In R v Mills, 1999 CanLII 637(SCC), [1999] 3 SCR 668, at para 118, the Supreme Court of Canada explained that this section “does not entirely prevent an accused from relying on the factors listed, but simply prevents reliance on bare assertions of the listed matters, where there is no other evidence and they stand on their own.”

Complainant has spoken to a counsellor/doctor

The mere fact that a complainant has spoken to a counsellor or doctor about the abuse or matters touching on the abuse does not make a record of those conversations likely relevant to a fact in issue or to a complainant’s credibility. Without more, a request for the production of confidential records is nothing more than speculative.


R v Batte (2000), 2000 CanLII 5751 (ON CA), 145 CCC (3d) 449, at para 66, 77.

Complainant has psychiatric problems
The mere fact that a complainant has psychiatric problems does not suffice to pass the test for likely relevance.
Trotter, J. observed in R v Summerhayes, [2012] OJ No 236, at para 10, that, “To infer unreliability solely from the presence of mental illness is precisely the type of impermissible reasoning prohibited by s, 278.3(4)(f) and discussed in R v O'Connor.”
There must be something more than evidence of psychiatric problems or psychiatric care.  An application for disclosure must therefore fail where "there was nothing in the evidence to show that those problems could have had any impact on her credibility or the reliability of her evidence."
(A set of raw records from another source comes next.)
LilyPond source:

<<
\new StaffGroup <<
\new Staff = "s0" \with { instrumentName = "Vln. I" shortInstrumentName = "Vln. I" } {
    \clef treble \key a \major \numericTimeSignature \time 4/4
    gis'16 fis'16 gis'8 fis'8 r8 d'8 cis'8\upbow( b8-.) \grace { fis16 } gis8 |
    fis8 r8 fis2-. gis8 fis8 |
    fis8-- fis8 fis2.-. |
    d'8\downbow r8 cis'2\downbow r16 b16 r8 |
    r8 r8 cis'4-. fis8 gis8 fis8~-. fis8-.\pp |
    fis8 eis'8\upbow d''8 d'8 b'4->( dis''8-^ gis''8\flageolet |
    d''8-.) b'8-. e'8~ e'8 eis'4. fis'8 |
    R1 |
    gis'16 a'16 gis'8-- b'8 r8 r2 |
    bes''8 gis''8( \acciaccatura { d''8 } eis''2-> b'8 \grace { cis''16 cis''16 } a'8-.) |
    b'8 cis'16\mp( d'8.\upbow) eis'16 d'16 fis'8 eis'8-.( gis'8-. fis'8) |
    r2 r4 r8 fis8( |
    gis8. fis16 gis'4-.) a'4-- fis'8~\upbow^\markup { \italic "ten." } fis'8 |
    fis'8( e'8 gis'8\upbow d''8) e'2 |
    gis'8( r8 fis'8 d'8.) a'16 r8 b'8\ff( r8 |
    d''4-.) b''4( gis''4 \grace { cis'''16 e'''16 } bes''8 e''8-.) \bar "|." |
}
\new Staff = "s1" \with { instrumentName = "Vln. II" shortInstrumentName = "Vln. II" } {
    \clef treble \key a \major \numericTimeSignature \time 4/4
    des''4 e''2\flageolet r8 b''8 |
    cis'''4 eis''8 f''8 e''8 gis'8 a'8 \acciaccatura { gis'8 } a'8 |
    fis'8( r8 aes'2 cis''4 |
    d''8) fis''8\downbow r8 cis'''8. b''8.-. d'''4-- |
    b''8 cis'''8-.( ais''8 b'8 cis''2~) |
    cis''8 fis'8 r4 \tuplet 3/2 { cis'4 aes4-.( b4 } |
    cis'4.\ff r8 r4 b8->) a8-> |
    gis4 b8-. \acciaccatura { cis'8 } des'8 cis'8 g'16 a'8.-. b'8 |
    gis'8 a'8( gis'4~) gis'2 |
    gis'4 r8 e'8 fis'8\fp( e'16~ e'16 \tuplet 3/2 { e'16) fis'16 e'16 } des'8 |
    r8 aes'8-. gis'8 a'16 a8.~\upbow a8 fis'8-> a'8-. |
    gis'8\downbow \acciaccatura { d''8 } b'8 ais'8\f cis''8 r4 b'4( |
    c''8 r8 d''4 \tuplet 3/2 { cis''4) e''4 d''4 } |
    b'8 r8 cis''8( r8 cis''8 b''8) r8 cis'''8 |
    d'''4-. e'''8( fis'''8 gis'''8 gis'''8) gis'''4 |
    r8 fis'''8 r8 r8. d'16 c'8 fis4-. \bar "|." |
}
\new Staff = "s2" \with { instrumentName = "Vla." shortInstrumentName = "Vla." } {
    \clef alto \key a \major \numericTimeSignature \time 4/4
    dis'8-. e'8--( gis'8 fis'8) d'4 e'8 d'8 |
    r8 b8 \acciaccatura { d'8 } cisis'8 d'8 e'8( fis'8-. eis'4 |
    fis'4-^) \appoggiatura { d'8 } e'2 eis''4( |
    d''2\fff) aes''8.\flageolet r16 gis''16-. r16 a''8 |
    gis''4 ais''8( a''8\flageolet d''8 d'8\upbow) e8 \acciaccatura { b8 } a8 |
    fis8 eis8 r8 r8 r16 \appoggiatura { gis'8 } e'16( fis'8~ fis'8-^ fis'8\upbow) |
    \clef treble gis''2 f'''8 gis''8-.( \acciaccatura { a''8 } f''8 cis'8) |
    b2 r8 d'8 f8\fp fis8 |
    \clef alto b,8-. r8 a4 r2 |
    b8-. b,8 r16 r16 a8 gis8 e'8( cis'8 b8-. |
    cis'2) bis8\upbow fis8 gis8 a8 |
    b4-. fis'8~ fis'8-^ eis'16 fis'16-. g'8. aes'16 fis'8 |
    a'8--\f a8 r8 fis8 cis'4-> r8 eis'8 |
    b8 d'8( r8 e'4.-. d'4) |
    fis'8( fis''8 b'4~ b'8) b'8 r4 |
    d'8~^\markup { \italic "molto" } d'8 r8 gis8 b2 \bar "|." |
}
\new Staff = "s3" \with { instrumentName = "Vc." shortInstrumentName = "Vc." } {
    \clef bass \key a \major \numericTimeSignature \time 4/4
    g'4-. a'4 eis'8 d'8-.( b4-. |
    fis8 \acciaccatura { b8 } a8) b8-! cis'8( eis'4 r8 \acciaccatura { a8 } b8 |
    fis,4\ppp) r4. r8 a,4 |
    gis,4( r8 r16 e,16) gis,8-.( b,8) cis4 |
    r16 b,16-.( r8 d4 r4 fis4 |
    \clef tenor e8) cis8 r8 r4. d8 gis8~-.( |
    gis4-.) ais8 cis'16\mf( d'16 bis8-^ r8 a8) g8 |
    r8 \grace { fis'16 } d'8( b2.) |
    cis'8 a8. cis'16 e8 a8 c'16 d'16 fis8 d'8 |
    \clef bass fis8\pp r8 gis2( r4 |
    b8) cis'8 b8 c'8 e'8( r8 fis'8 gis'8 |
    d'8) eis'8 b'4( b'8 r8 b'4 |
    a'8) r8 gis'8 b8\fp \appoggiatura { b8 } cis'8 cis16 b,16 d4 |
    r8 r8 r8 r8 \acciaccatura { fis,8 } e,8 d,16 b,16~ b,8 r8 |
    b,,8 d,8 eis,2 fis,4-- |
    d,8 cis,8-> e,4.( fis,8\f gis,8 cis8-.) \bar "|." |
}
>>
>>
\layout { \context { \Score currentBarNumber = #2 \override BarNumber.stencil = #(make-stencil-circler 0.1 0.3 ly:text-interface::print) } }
                      R. v. Snipe, 2003 CanLII 48238 (ON CA)


Complainant has received counselling for drug abuse

That the Complainant has received counselling for drug abuse does not alone make the records producible.

R. v. JM, 2017 ONSC 682, at para 12.

However, health and counselling records could be admissible if they disclose the pathology, or chemical state, of the Complainant’s mind at the time of the alleged sexual assault:

 R v Beckford, 2012 ONSC 7365 (CanLII), at para 37.

 Sufficient grounds to establish that the records are likely relevant to issues at trial

·         evidence that the Complainant’s narration of the sexual assault has changed over time in relation to her speaking with a therapist: R v MacArthur, 2014 ONSC 5583 (CanLII), at paras 7, 19, 26.

·         evidence suggesting that counselling contributed to the Complainant going to the police, or that counselling played a role in reviving, refreshing, or shaping her memory: Batte, at para 69.  

·         evidence of a specific credibility issue to which the records are likely relevant: R. v. R.L., 2012 ONSC 1401 (CanLII) [credibility, motive to falsely accuse].

·         health and counselling records could be admissible if they disclose the pathology, or chemical state, of the Complainant’s mind at the time of the alleged sexual assault: R v Beckford, 2012 ONSC 7365 (CanLII), at para 37.